A Commerce Ministry official told TNIE that the two sides had a good discussion on the way forward for talks. “A lot of issues got clarified between the two sides. Pathway for further talks has been decided,” said the official.  He, however, refused to answer questions on the issue of reciprocal tariff, saying that he was not part of those discussions. 

According to a statement by the Ministry of Commerce and Industry, in order to realize the shared objective of promoting growth that ensures fairness, national security and job creation, both sides have through four-days of discussions in New Delhi broadly come to an understanding on the next steps towards a mutually beneficial, multi-sector Bilateral Trade Agreement (BTA), with the goal to finalize its first tranche by fall 2025.

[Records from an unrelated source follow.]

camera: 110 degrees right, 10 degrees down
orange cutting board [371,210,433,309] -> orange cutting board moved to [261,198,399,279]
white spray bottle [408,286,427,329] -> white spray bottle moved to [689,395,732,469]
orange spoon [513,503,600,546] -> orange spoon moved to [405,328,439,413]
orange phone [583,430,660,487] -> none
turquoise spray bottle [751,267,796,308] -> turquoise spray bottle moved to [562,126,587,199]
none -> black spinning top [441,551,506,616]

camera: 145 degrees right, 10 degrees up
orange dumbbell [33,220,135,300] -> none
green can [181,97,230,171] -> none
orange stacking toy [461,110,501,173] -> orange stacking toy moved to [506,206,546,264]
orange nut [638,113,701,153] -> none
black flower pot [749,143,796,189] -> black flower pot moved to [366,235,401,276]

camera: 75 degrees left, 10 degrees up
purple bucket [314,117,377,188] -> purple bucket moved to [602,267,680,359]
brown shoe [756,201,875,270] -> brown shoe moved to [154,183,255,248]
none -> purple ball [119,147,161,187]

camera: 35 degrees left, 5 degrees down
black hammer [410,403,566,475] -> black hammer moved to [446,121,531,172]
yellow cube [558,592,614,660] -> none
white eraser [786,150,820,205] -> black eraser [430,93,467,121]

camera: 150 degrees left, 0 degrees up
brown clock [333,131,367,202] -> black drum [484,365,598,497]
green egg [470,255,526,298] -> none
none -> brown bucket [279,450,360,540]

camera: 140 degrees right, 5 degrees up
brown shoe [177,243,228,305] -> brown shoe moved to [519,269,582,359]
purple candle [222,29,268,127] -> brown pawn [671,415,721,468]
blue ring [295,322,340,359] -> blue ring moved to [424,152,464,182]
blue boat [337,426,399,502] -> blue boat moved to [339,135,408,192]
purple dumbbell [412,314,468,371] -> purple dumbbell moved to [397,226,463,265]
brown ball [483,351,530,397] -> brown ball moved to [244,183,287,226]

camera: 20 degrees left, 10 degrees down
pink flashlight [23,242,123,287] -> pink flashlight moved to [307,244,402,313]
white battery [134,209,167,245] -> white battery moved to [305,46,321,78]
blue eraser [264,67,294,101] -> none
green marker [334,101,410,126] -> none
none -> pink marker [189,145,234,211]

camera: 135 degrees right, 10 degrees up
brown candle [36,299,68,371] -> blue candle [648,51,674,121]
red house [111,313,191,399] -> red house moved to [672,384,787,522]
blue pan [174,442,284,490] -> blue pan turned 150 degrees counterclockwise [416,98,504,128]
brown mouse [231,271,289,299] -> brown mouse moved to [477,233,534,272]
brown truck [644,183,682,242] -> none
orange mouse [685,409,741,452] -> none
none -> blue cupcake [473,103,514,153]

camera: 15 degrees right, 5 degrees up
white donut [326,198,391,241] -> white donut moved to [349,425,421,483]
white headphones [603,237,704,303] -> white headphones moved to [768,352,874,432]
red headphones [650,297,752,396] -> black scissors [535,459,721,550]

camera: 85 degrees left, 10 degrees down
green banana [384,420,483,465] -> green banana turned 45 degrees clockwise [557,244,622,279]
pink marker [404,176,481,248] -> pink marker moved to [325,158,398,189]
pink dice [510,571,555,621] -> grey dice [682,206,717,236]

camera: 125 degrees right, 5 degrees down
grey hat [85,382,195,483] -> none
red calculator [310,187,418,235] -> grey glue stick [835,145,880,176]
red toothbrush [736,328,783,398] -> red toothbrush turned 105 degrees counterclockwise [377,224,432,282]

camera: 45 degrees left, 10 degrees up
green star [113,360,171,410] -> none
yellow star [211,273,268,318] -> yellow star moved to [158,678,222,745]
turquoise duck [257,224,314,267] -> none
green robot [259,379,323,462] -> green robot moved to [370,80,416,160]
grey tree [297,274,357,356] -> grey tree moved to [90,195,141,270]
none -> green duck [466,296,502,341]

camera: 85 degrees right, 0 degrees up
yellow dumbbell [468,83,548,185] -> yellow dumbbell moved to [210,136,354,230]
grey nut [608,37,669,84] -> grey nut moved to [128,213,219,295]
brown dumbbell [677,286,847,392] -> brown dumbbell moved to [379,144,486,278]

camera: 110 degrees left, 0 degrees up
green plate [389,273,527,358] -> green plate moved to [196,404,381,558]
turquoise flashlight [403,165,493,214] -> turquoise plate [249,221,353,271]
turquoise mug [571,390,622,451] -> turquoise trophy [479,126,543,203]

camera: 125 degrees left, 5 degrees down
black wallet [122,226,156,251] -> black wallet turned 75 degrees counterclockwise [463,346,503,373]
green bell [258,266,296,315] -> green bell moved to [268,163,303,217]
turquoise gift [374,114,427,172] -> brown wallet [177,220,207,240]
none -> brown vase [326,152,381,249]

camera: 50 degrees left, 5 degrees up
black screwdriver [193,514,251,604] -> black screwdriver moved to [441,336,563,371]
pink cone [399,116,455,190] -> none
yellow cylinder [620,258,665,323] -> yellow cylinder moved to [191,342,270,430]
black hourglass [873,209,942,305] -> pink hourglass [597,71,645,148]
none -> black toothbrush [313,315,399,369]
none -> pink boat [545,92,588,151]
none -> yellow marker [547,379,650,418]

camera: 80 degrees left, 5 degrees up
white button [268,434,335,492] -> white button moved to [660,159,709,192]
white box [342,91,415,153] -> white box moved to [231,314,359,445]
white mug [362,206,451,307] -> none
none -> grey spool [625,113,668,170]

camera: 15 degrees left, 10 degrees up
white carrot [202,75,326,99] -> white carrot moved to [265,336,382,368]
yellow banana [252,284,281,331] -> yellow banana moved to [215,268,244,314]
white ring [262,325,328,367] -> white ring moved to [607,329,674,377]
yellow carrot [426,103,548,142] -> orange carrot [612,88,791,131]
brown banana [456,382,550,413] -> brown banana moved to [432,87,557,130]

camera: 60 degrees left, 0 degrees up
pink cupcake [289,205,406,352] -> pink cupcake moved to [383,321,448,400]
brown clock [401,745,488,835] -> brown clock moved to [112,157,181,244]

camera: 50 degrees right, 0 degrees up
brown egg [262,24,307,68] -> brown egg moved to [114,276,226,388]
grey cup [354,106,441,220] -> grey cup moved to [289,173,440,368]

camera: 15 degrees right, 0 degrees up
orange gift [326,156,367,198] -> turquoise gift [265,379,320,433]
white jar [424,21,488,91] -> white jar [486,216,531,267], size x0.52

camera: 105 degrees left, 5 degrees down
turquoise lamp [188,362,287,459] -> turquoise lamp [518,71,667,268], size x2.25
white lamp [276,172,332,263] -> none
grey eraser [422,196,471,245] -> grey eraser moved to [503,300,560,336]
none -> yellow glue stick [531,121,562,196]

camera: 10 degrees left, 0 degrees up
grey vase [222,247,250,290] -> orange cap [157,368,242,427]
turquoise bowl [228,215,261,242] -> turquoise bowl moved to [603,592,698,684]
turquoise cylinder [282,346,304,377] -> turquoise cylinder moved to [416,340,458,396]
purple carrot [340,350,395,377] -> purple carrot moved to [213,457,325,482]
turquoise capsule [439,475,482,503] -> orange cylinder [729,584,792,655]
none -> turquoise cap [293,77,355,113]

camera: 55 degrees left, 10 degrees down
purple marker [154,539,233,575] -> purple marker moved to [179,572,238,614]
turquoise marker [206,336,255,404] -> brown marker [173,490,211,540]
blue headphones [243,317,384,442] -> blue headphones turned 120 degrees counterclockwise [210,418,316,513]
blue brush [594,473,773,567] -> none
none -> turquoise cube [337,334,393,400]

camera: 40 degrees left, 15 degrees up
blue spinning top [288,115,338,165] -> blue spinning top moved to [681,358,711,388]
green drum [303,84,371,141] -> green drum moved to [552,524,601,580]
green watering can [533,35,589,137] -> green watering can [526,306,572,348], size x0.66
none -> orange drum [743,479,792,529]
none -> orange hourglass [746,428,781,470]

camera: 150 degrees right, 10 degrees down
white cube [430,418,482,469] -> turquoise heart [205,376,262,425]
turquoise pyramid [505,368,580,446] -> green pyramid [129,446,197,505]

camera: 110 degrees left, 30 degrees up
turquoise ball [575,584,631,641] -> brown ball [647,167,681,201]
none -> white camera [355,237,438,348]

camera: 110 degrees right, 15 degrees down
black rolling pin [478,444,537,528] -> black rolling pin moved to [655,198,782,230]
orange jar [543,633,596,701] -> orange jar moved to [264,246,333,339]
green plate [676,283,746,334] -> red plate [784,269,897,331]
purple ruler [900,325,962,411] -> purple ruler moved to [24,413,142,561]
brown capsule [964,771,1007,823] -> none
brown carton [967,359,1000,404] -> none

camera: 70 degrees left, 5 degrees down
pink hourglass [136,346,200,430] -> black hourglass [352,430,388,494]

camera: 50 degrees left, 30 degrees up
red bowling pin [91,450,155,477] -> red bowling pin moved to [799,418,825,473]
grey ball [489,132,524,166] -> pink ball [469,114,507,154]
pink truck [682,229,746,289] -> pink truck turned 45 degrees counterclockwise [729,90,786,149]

During these discussions, the two sides also had a productive exchange of views on deepening bilateral cooperation in priority areas including increasing market access, reducing tariff and non-tariff barriers and deepening supply chain integration in a mutually beneficial manner.

The meeting in New Delhi follows the visit of Union Commerce and Industries Minister Piyush Goyal to Washington, DC from 4-6 March 2025 during which he met his US counterparts – US Trade Representative Jamieson Greer and Commerce Secretary Howard Lutnick and subsequent video conferences between the two sides.

According to the Commerce Ministry, the successful conclusion of the discussions reflects progress in efforts to expand India-US bilateral trade and investment relations to promote prosperity, security and innovation in both the countries.

“These steps are designed to unlock new opportunities for businesses, drive bilateral economic integration, and reinforce the economic partnership between India and the United States,” said the statement.

Reciprocal tariff: A stumbling block

Despite the ongoing talks on Bilateral Trade Agreement, Commerce Ministry officials have maintained that India is not discussing the issue of reciprocal tariff with the US, and is focusing only on achieving the goal set for BTAs.

As a follow up to the India-US Joint Statement of 13 February 2025, wherein the two sides agreed to expand bilateral trade to reach $ 500 Billion by 2030, including through the conclusion of a Bilateral Trade Agreement.

The US has set the deadline of 2 April for implementation of reciprocal tariff, under which it will impose import duties on goods similar to what are being imposed by other countries on goods imported from the US.

The Indian government has so far not hinted at actively looking at countering the US on the reciprocal tax. Instead it has asked the exporters to be ready to deal with the emerging situations. In an address to the export promotion council recently, Minister of Commerce & Industry Piyush Goyal asked exporters to come out of their protectionist mindset and encouraged them to be bold and ready to deal with the world from a position of strength and self-confidence.

If the US goes ahead with its plan to impose reciprocal tax, exports of most goods from India could face higher tariff.  As per an estimate by Emkay Global, India could potentially lose $6 billion in exports to the US (at 10% broad tariffs) and $31 billion at 25% tariffs.

According to an analysis by Global Trade Research Initiative (GTRI), US goods face a weighted average tariff of 7.7% in India, while Indian exports to the U.S. face only 2.8%, leading to a 4.9% difference.

Indian farm exports could be the worst hit with shrimp, dairy, and processed foods facing tariffs of up to 38.2%. Sectors like pharmaceuticals (with additional 10.9% tariff possibilities), diamonds & jewellery (13.3%), and electronics (7.2%) are the other worst-hit sectors.